Implied volatility for one-month options on the Canadian dollar versus the greenback rose for a sixth day to as high as 11.1 percent, the most since Dec. 16. Implied volatility, which traders quote and use to set option prices, signals the expected pace of swings in the underlying currency. The measure has averaged 10 percent this year.
Canada’s benchmark five-year note was little changed, with the yield ending the day at 1.28 percent as the price of the 2.75 percent security due in September 2016 held steady at C$106.68. Canadian five-year bonds yielded 44 basis points above equivalent-maturity U.S. securities, from 41 at the end of last year. The so-called spread hit 33 basis points on Dec. 27, the narrowest this year.
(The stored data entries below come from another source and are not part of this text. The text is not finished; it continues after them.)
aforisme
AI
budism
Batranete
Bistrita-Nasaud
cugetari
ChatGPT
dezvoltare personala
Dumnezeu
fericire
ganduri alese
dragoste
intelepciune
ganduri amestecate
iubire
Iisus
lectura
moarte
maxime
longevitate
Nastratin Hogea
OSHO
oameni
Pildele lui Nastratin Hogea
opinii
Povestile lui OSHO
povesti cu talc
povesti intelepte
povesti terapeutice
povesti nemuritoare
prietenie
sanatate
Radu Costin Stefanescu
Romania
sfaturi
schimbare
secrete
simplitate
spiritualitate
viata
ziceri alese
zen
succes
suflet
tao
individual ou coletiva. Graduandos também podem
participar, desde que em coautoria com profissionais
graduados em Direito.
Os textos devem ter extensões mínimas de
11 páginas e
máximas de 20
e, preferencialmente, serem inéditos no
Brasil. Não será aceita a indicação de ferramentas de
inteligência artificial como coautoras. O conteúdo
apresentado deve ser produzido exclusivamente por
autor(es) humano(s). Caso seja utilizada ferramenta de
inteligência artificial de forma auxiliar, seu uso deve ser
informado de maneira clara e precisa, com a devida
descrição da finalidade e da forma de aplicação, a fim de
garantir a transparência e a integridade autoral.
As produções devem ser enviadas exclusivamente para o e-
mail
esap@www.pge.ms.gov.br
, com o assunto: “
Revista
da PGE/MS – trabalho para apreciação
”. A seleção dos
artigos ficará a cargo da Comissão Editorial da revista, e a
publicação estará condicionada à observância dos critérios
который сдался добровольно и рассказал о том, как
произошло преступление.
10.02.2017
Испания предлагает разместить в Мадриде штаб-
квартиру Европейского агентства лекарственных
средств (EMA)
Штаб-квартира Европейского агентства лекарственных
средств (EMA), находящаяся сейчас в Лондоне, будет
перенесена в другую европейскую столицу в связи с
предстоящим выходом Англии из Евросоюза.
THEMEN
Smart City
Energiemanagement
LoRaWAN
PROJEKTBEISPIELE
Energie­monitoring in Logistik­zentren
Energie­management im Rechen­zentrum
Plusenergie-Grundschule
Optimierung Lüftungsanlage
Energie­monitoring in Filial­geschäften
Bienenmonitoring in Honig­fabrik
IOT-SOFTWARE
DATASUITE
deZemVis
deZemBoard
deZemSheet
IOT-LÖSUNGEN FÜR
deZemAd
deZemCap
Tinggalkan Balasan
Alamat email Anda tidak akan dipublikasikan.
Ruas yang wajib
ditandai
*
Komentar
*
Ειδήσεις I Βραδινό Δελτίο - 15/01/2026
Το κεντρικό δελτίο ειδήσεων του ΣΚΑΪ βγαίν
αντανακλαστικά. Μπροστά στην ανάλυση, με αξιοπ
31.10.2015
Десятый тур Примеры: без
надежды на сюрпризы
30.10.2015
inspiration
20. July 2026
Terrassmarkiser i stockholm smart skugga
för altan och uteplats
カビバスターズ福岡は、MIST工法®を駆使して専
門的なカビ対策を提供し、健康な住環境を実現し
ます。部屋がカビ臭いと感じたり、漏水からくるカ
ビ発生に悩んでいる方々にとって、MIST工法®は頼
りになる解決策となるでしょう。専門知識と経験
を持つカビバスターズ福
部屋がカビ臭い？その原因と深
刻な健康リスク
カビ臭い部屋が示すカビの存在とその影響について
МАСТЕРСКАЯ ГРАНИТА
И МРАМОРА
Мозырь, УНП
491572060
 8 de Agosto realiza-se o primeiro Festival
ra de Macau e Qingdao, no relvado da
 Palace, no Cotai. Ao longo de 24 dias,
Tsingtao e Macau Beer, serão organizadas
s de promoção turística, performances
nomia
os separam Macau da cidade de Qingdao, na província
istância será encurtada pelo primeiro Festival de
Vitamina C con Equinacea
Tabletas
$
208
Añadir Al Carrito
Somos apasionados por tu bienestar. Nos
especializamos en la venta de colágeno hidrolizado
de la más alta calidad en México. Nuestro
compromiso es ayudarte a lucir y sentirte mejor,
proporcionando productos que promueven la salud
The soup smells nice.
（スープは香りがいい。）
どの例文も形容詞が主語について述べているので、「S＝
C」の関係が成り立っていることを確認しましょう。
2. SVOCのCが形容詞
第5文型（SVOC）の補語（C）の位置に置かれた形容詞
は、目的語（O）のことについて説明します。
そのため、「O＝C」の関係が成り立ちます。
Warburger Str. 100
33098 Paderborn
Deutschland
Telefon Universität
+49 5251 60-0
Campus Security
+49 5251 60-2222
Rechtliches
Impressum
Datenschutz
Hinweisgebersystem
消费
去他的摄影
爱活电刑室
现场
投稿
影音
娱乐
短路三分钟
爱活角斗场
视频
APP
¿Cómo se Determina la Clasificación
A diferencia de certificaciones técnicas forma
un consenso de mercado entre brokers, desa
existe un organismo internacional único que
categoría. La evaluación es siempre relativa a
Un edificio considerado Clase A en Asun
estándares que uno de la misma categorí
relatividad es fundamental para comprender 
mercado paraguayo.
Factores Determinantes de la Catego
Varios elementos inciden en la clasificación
It was as wide as 77 basis points in July.
The nation’s government bonds have returned 9.6 percent this year, the most since 2008, according to Bank of America Merrill Lynch data.
Canada’s currency has fallen 0.4 percent this month and 2.3 percent this year against its U.S. counterpart. It strengthened to 94.07 cents per U.S. dollar, a more than three-year high, on July 26 and weakened to C$1.0658 on Oct. 4.
The loonie will depreciate to C$1.04 by the end of the first quarter before rebounding to parity by year-end, according to median forecasts of 33 analysts and economists in a Bloomberg survey. Those forecasts compared with C$1.02 and 98 Canadian cents at the end of November.